“I am awfully sorry, sir, but I—”
“Don’t tell me that you have given it away too.”
“No, sir, but I have lost it. You see, I had no idea of its value, and failed to take the care I should of it.”
“I might have known it!” cried the captain, in a tone of vexation. “A chap that can manage to lose himself as often as you have would lose anything. But there, lad, forgive me,” he added, quickly, as he caught the look of mortification that swept over Phil’s face. “I didn’t mean to say rude things, and if you think the trinket has gone beyond hope of recovery we’ll say no more about it.”
Just then a knock came at the cabin door, and Mr. Ramey, the third lieutenant, who had been sent ashore to bring off the seal-skins, reported that he had completed this duty, and that they were all on board.
“Very good,” said Captain Matthews. “You may ask Mr.
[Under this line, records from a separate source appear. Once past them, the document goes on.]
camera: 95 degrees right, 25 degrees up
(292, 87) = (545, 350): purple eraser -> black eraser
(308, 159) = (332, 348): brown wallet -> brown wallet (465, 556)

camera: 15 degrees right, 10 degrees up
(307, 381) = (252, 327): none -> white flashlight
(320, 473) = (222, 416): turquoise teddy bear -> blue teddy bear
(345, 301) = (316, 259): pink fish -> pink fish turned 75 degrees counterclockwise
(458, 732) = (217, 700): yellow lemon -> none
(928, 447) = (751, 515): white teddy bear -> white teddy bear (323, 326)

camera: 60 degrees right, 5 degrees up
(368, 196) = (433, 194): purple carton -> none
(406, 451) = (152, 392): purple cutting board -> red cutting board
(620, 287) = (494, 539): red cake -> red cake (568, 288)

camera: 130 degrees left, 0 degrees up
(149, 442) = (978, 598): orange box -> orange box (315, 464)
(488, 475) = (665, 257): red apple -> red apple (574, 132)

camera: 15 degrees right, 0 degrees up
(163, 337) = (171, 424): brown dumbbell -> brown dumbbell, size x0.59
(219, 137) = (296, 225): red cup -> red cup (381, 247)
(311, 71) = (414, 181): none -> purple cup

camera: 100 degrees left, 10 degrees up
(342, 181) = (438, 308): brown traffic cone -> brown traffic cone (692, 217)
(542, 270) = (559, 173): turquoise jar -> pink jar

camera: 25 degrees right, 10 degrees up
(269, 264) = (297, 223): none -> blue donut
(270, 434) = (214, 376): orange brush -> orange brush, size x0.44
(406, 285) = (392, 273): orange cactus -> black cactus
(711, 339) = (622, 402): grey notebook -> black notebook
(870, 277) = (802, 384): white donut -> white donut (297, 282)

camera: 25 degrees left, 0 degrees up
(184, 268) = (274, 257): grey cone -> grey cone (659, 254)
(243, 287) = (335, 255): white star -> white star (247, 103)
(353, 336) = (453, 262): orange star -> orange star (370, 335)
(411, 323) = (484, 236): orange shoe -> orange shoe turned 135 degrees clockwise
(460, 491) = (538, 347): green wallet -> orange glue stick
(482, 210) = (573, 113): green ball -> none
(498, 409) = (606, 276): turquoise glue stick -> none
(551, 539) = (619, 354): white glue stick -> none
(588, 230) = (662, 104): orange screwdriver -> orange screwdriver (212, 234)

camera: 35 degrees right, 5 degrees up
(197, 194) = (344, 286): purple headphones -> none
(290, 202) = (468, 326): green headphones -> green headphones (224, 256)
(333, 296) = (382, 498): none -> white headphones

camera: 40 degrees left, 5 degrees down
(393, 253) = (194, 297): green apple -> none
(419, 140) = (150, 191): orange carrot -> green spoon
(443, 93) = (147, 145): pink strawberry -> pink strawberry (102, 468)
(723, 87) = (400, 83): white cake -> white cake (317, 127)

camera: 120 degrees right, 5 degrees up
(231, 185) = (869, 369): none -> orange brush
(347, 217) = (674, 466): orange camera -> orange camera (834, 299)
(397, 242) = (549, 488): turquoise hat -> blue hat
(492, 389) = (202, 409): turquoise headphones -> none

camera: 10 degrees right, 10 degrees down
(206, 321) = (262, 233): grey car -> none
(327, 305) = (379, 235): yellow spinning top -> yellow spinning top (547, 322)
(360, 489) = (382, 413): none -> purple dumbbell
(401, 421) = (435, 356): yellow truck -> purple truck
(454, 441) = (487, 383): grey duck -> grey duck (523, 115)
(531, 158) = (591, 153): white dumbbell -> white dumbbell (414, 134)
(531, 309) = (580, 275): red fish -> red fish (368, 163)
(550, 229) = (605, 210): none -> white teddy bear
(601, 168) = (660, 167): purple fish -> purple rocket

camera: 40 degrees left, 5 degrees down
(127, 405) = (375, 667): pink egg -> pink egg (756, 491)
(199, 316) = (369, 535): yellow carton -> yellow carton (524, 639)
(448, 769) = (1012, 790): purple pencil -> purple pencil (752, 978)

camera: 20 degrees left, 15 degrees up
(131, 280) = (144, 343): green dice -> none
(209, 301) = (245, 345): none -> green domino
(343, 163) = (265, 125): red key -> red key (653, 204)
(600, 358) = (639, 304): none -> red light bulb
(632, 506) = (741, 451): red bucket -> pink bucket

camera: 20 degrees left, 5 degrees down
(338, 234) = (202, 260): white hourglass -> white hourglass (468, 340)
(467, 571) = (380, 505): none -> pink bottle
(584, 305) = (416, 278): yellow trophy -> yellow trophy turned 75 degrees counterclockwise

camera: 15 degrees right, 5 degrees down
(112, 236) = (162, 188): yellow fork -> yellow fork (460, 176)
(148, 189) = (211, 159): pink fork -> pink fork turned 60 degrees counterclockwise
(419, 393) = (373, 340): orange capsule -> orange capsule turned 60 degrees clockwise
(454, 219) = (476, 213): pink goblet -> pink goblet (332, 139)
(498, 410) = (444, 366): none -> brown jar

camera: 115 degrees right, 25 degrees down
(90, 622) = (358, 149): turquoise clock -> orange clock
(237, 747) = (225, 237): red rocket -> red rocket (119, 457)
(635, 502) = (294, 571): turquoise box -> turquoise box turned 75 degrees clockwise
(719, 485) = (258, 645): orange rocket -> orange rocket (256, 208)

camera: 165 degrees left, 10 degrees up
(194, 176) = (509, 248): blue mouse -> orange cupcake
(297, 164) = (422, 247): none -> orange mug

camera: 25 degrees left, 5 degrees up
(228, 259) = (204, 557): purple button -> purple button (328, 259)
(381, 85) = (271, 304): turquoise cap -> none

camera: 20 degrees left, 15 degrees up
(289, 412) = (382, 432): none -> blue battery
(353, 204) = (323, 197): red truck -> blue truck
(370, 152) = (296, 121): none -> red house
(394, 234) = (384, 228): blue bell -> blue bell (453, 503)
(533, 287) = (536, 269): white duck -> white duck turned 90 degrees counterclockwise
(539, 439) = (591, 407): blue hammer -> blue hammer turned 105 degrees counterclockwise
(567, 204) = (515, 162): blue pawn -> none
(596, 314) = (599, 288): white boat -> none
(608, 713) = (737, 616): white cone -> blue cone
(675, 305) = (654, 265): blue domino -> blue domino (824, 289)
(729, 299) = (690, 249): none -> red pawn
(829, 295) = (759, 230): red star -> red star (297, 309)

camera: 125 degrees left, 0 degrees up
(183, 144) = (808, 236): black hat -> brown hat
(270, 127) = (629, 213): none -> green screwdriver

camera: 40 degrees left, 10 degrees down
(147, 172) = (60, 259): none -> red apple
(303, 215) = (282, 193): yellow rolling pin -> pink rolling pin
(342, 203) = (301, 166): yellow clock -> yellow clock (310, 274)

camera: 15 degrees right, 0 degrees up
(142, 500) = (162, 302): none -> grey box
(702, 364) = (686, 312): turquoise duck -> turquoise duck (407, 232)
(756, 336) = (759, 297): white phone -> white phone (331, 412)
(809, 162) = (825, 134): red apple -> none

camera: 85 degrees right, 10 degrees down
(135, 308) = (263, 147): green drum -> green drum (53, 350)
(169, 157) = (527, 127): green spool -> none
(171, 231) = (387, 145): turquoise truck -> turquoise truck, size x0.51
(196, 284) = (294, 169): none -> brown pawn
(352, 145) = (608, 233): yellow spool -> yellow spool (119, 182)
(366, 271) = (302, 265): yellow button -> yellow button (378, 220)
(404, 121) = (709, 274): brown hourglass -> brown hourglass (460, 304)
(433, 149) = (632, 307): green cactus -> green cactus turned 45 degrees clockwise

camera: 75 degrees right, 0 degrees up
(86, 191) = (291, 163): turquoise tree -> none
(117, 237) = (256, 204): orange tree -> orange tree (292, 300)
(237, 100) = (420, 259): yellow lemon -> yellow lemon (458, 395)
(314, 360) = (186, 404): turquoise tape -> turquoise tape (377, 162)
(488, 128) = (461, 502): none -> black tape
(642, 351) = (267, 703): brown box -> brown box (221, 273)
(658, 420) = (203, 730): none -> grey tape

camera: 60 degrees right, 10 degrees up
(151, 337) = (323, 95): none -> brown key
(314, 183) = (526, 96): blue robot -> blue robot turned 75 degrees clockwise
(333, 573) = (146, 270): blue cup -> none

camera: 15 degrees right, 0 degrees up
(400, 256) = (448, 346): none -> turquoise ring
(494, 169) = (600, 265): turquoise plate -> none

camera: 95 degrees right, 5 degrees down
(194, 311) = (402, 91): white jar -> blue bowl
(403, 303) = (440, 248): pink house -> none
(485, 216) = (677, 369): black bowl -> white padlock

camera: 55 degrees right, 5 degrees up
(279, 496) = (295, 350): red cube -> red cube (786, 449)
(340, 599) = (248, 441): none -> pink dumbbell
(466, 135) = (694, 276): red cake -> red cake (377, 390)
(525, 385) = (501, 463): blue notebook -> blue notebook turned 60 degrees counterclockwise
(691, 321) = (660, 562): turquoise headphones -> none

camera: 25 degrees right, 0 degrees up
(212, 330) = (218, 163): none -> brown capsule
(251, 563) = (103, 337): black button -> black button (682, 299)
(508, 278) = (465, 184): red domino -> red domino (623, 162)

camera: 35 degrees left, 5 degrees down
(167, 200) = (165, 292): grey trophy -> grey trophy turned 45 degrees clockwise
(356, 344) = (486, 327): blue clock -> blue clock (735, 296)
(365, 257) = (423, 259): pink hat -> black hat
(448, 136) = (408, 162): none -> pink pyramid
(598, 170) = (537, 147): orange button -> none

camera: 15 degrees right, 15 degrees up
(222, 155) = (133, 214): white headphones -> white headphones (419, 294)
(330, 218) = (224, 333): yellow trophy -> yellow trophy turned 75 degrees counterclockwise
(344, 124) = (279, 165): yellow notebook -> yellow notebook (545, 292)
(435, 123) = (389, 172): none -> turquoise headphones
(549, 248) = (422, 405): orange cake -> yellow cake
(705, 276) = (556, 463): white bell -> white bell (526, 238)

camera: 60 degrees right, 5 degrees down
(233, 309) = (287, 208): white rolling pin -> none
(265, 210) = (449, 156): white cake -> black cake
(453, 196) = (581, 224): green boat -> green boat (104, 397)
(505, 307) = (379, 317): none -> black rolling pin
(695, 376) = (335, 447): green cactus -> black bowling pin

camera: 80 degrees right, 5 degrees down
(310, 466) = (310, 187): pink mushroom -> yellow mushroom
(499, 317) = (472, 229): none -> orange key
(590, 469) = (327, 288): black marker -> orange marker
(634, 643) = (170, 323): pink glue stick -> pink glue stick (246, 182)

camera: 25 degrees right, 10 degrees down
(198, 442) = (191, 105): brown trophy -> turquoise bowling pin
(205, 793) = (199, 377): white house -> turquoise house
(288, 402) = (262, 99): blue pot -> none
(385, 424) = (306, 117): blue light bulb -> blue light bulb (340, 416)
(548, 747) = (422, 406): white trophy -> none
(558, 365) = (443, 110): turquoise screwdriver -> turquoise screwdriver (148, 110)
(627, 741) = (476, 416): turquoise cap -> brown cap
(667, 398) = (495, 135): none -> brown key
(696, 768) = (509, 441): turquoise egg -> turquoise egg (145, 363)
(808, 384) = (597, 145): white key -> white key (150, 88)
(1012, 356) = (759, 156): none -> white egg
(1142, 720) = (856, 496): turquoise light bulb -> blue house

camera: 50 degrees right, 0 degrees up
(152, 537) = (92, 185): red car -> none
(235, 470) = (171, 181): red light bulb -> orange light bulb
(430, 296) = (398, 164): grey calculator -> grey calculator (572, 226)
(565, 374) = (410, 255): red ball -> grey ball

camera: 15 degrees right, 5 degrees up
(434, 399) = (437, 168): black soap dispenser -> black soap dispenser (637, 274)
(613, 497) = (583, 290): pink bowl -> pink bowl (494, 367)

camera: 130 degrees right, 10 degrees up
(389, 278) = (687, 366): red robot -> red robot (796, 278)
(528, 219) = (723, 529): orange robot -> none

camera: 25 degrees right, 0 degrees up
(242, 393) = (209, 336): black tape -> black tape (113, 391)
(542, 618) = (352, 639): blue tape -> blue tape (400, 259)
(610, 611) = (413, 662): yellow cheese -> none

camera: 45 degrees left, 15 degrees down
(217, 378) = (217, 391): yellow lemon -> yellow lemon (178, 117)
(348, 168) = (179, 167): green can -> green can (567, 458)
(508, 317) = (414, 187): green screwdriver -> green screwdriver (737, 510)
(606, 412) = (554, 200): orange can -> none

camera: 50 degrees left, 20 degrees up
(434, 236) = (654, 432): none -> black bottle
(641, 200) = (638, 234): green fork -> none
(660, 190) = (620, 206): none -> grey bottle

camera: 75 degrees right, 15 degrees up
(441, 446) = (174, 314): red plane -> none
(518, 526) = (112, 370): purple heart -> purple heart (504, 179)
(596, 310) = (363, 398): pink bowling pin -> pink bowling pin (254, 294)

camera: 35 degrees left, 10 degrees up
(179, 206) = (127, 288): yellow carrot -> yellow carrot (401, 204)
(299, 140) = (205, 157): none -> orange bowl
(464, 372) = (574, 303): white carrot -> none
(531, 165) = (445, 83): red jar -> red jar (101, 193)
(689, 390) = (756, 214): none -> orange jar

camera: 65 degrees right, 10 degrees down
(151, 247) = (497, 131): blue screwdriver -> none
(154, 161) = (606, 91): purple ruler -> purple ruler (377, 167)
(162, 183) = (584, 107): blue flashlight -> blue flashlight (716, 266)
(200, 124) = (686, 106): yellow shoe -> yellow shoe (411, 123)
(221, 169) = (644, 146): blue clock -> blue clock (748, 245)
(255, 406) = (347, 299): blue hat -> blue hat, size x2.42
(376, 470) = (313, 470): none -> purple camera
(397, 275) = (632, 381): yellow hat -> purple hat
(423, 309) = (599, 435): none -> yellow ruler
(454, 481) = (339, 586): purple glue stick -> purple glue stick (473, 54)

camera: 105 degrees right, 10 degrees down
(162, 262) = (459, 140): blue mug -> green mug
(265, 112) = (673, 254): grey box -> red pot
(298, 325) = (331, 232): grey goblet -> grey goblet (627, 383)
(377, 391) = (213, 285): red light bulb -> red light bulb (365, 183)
Nelson to get under way for the Pribyloffs.”
“There is one more thing, sir,” continued the young lieutenant, hesitatingly. “Although not instructed to do so, I took the liberty of examining several other of those ruins on shore, and in one of them I found this, which I trust you will have no objection to my keeping.”
“Certainly not, if”—began the captain, casting a careless glance at the object the lieutenant held out for inspection. It was the skin of some animal turned inside out, so that its real nature could not be determined.
Both Phil and Serge recognized it at once, and before the captain could complete his sentence the former exclaimed, “Why, it is my sea-otter skin that I had forgotten all about. I am ever so much obliged to you, sir, for bringing it off.”